• Task instructions: Anywhere the string "Adhes" shows up in the listing below, copy the line it is in.

Recorded information START

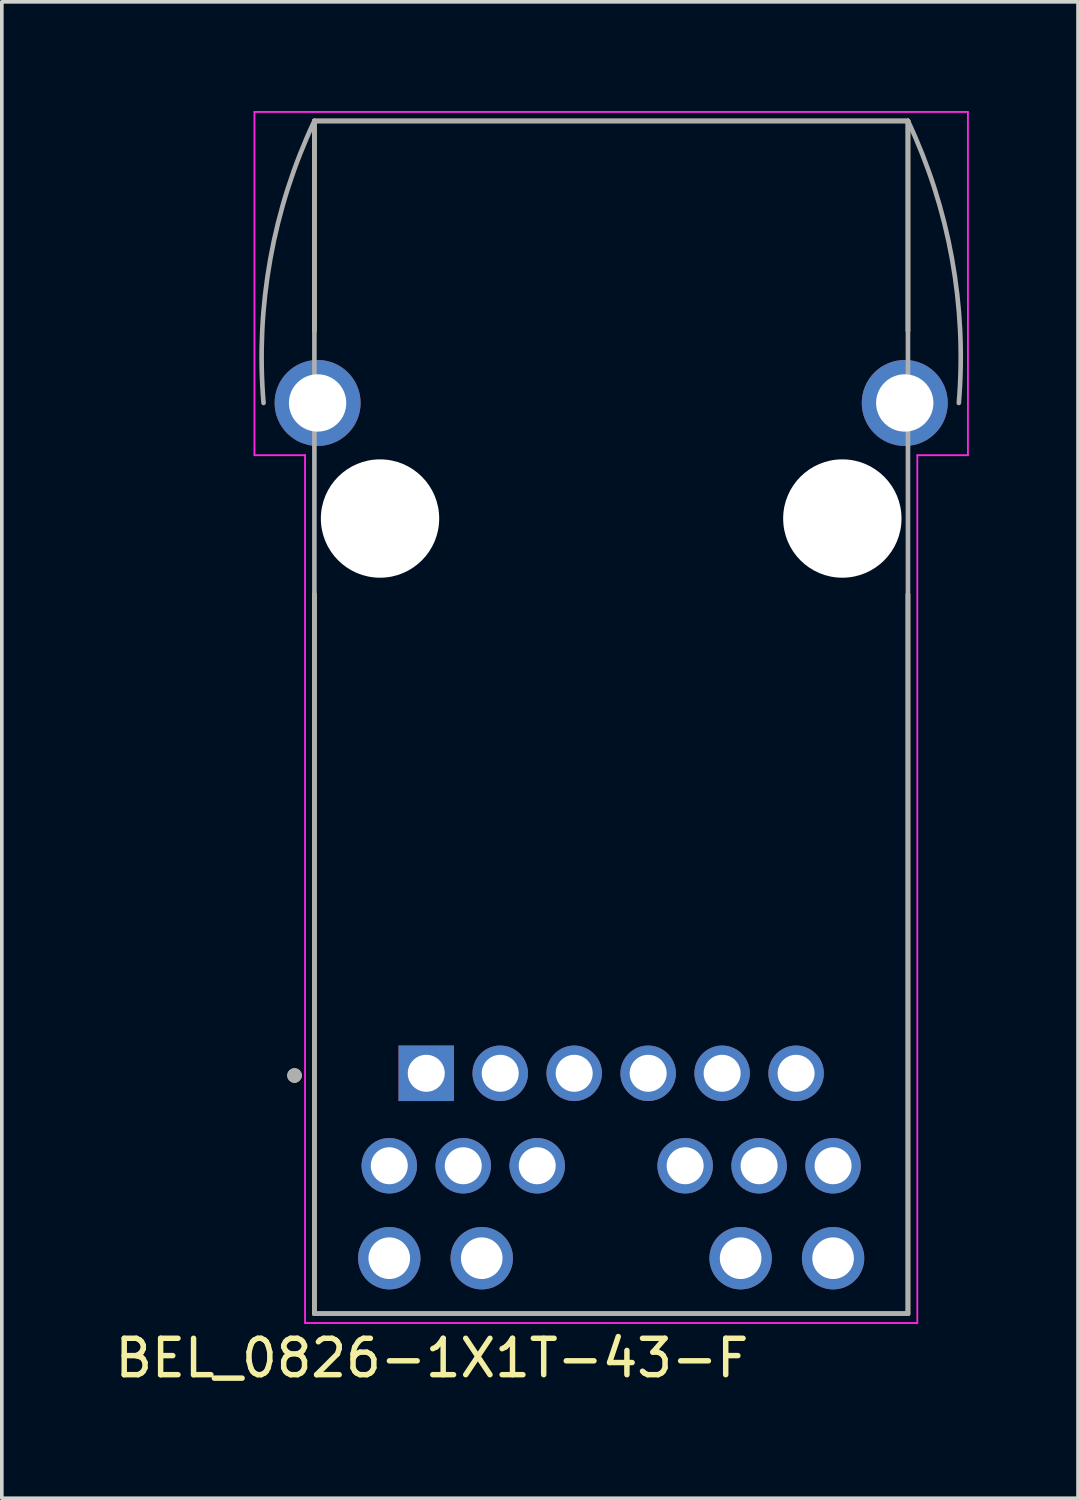
<source format=kicad_pcb>
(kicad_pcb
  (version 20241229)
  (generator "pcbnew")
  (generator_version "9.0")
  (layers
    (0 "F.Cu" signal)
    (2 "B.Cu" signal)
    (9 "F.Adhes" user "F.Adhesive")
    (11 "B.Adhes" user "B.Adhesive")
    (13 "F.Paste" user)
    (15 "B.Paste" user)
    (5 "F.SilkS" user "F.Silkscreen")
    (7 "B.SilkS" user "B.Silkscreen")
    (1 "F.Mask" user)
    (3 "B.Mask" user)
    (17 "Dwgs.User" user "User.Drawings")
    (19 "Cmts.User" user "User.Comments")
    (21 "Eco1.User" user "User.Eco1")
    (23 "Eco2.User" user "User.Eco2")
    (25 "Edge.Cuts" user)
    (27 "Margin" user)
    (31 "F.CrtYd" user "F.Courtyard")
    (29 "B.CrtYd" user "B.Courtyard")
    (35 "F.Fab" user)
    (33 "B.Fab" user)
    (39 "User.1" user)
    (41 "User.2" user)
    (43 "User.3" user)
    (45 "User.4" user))
  (footprint "BEL_0826-1X1T-43-F"
    (layer "F.Cu")
    (at 13.74 11.195)
    (property "Reference" "BEL_0826-1X1T-43-F" (at -4.925 23.065 0) (layer "F.SilkS") (effects (font (size 1 1) (thickness 0.15))))
    (attr through_hole)
    (fp_line (start -8.153 -5.156) (end -8.153 -10.922) (stroke (width 0.127) (type solid)) (layer "F.SilkS"))
    (fp_line (start -8.153 21.844) (end -8.153 2.078) (stroke (width 0.127) (type solid)) (layer "F.SilkS"))
    (fp_line (start -8.153 21.844) (end 8.153 21.844) (stroke (width 0.127) (type solid)) (layer "F.SilkS"))
    (fp_line (start 8.153 -10.922) (end -8.153 -10.922) (stroke (width 0.127) (type solid)) (layer "F.SilkS"))
    (fp_line (start 8.153 -5.156) (end 8.153 -10.922) (stroke (width 0.127) (type solid)) (layer "F.SilkS"))
    (fp_line (start 8.153 21.844) (end 8.153 2.078) (stroke (width 0.127) (type solid)) (layer "F.SilkS"))
    (fp_circle (center -8.7 15.3) (end -8.6 15.3) (stroke (width 0.2) (type solid)) (fill no) (layer "F.SilkS"))
    (fp_line (start -9.8 -11.17) (end 9.8 -11.17) (stroke (width 0.05) (type solid)) (layer "F.CrtYd"))
    (fp_line (start -9.8 -1.74) (end -9.8 -11.17) (stroke (width 0.05) (type solid)) (layer "F.CrtYd"))
    (fp_line (start -8.41 -1.74) (end -9.8 -1.74) (stroke (width 0.05) (type solid)) (layer "F.CrtYd"))
    (fp_line (start -8.41 22.1) (end -8.41 -1.74) (stroke (width 0.05) (type solid)) (layer "F.CrtYd"))
    (fp_line (start 8.41 -1.74) (end 8.41 22.1) (stroke (width 0.05) (type solid)) (layer "F.CrtYd"))
    (fp_line (start 8.41 22.1) (end -8.41 22.1) (stroke (width 0.05) (type solid)) (layer "F.CrtYd"))
    (fp_line (start 9.8 -11.17) (end 9.8 -1.74) (stroke (width 0.05) (type solid)) (layer "F.CrtYd"))
    (fp_line (start 9.8 -1.74) (end 8.41 -1.74) (stroke (width 0.05) (type solid)) (layer "F.CrtYd"))
    (fp_line (start -8.153 -10.922) (end -8.153 21.844) (stroke (width 0.127) (type solid)) (layer "F.Fab"))
    (fp_line (start -8.153 21.844) (end 8.153 21.844) (stroke (width 0.127) (type solid)) (layer "F.Fab"))
    (fp_line (start 8.153 -10.922) (end -8.153 -10.922) (stroke (width 0.127) (type solid)) (layer "F.Fab"))
    (fp_line (start 8.153 21.844) (end 8.153 -10.922) (stroke (width 0.127) (type solid)) (layer "F.Fab"))
    (fp_arc (start -9.5504 -3.175) (mid -9.361856 -7.140459) (end -8.1534 -10.922) (stroke (width 0.127) (type solid)) (layer "F.Fab"))
    (fp_arc (start 8.1534 -10.922) (mid 9.361856 -7.140459) (end 9.5504 -3.175) (stroke (width 0.127) (type solid)) (layer "F.Fab"))
    (fp_circle (center -8.7 15.3) (end -8.6 15.3) (stroke (width 0.2) (type solid)) (fill no) (layer "F.Fab"))
    (pad "" np_thru_hole circle (at -6.35 0) (size 3.251 3.251) (drill 3.251) (layers "*.Cu" "*.Mask"))
    (pad "" np_thru_hole circle (at 6.35 0) (size 3.251 3.251) (drill 3.251) (layers "*.Cu" "*.Mask"))
    (pad "1" thru_hole rect (at -5.08 15.24) (size 1.524 1.524) (drill 1.016) (layers "*.Cu" "*.Mask"))
    (pad "2" thru_hole circle (at -3.048 15.24) (size 1.524 1.524) (drill 1.016) (layers "*.Cu" "*.Mask"))
    (pad "3" thru_hole circle (at -1.016 15.24) (size 1.524 1.524) (drill 1.016) (layers "*.Cu" "*.Mask"))
    (pad "4" thru_hole circle (at 1.016 15.24) (size 1.524 1.524) (drill 1.016) (layers "*.Cu" "*.Mask"))
    (pad "5" thru_hole circle (at 3.048 15.24) (size 1.524 1.524) (drill 1.016) (layers "*.Cu" "*.Mask"))
    (pad "6" thru_hole circle (at 5.08 15.24) (size 1.524 1.524) (drill 1.016) (layers "*.Cu" "*.Mask"))
    (pad "7" thru_hole circle (at -6.096 17.78) (size 1.524 1.524) (drill 1.016) (layers "*.Cu" "*.Mask"))
    (pad "8" thru_hole circle (at -4.064 17.78) (size 1.524 1.524) (drill 1.016) (layers "*.Cu" "*.Mask"))
    (pad "9" thru_hole circle (at -2.032 17.78) (size 1.524 1.524) (drill 1.016) (layers "*.Cu" "*.Mask"))
    (pad "10" thru_hole circle (at 2.032 17.78) (size 1.524 1.524) (drill 1.016) (layers "*.Cu" "*.Mask"))
    (pad "11" thru_hole circle (at 4.064 17.78) (size 1.524 1.524) (drill 1.016) (layers "*.Cu" "*.Mask"))
    (pad "12" thru_hole circle (at 6.096 17.78) (size 1.524 1.524) (drill 1.016) (layers "*.Cu" "*.Mask"))
    (pad "13" thru_hole circle (at -6.096 20.32) (size 1.714 1.714) (drill 1.143) (layers "*.Cu" "*.Mask"))
    (pad "14" thru_hole circle (at -3.556 20.32) (size 1.714 1.714) (drill 1.143) (layers "*.Cu" "*.Mask"))
    (pad "15" thru_hole circle (at 3.556 20.32) (size 1.714 1.714) (drill 1.143) (layers "*.Cu" "*.Mask"))
    (pad "16" thru_hole circle (at 6.096 20.32) (size 1.714 1.714) (drill 1.143) (layers "*.Cu" "*.Mask"))
    (pad "S1" thru_hole circle (at -8.065 -3.175) (size 2.362 2.362) (drill 1.575) (layers "*.Cu" "*.Mask"))
    (pad "S2" thru_hole circle (at 8.065 -3.175) (size 2.362 2.362) (drill 1.575) (layers "*.Cu" "*.Mask"))
    (zone (net_name "") (layer "F.Cu") (hatch full 0.508) (connect_pads) (min_thickness 0.01) (filled_areas_thickness no) (keepout (tracks not_allowed) (vias not_allowed) (pads not_allowed) (copperpour not_allowed) (footprints allowed)) (placement (enabled no)) (fill) (polygon (pts (xy 4.825 24.784) (xy 7.187 24.784) (xy 7.187 31.261) (xy 4.825 31.261))))
    (zone (net_name "") (layer "F.Cu") (hatch full 0.508) (connect_pads) (min_thickness 0.01) (filled_areas_thickness no) (keepout (tracks not_allowed) (vias not_allowed) (pads not_allowed) (copperpour not_allowed) (footprints allowed)) (placement (enabled no)) (fill) (polygon (pts (xy 20.294 24.784) (xy 22.656 24.784) (xy 22.656 31.261) (xy 20.294 31.261))))
    (zone (net_name "") (layer "F.Cu") (hatch full 0.508) (connect_pads) (min_thickness 0.01) (filled_areas_thickness no) (keepout (tracks not_allowed) (vias not_allowed) (pads not_allowed) (copperpour not_allowed) (footprints allowed)) (placement (enabled no)) (fill) (polygon (pts (xy 4.825 7.182) (xy 7.746 7.182) (xy 7.746 3.321) (xy 19.735 3.321) (xy 19.735 7.182) (xy 22.656 7.182) (xy 22.656 0.273) (xy 4.825 0.273))))
    (zone (net_name "") (layers "F.Cu" "B.Cu") (hatch full 0.508) (connect_pads) (min_thickness 0.01) (filled_areas_thickness no) (keepout (tracks allowed) (vias not_allowed) (pads allowed) (copperpour allowed) (footprints allowed)) (placement (enabled no)) (fill) (polygon (pts (xy 4.825 24.784) (xy 7.187 24.784) (xy 7.187 31.261) (xy 4.825 31.261))))
    (zone (net_name "") (layers "F.Cu" "B.Cu") (hatch full 0.508) (connect_pads) (min_thickness 0.01) (filled_areas_thickness no) (keepout (tracks allowed) (vias not_allowed) (pads allowed) (copperpour allowed) (footprints allowed)) (placement (enabled no)) (fill) (polygon (pts (xy 20.294 24.784) (xy 22.656 24.784) (xy 22.656 31.261) (xy 20.294 31.261))))
    (zone (net_name "") (layers "F.Cu" "B.Cu") (hatch full 0.508) (connect_pads) (min_thickness 0.01) (filled_areas_thickness no) (keepout (tracks allowed) (vias not_allowed) (pads allowed) (copperpour allowed) (footprints allowed)) (placement (enabled no)) (fill) (polygon (pts (xy 4.825 7.182) (xy 7.746 7.182) (xy 7.746 3.321) (xy 19.735 3.321) (xy 19.735 7.182) (xy 22.656 7.182) (xy 22.656 0.273) (xy 4.825 0.273)))))
  (gr_rect
    (start -3 -3)
    (end 26.565 38.108)
    (stroke (width 0.1) (type default))
    (fill no)
    (layer "Edge.Cuts")))
</source>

Recorded information END

• Response box:
    (9 "F.Adhes" user "F.Adhesive")
    (11 "B.Adhes" user "B.Adhesive")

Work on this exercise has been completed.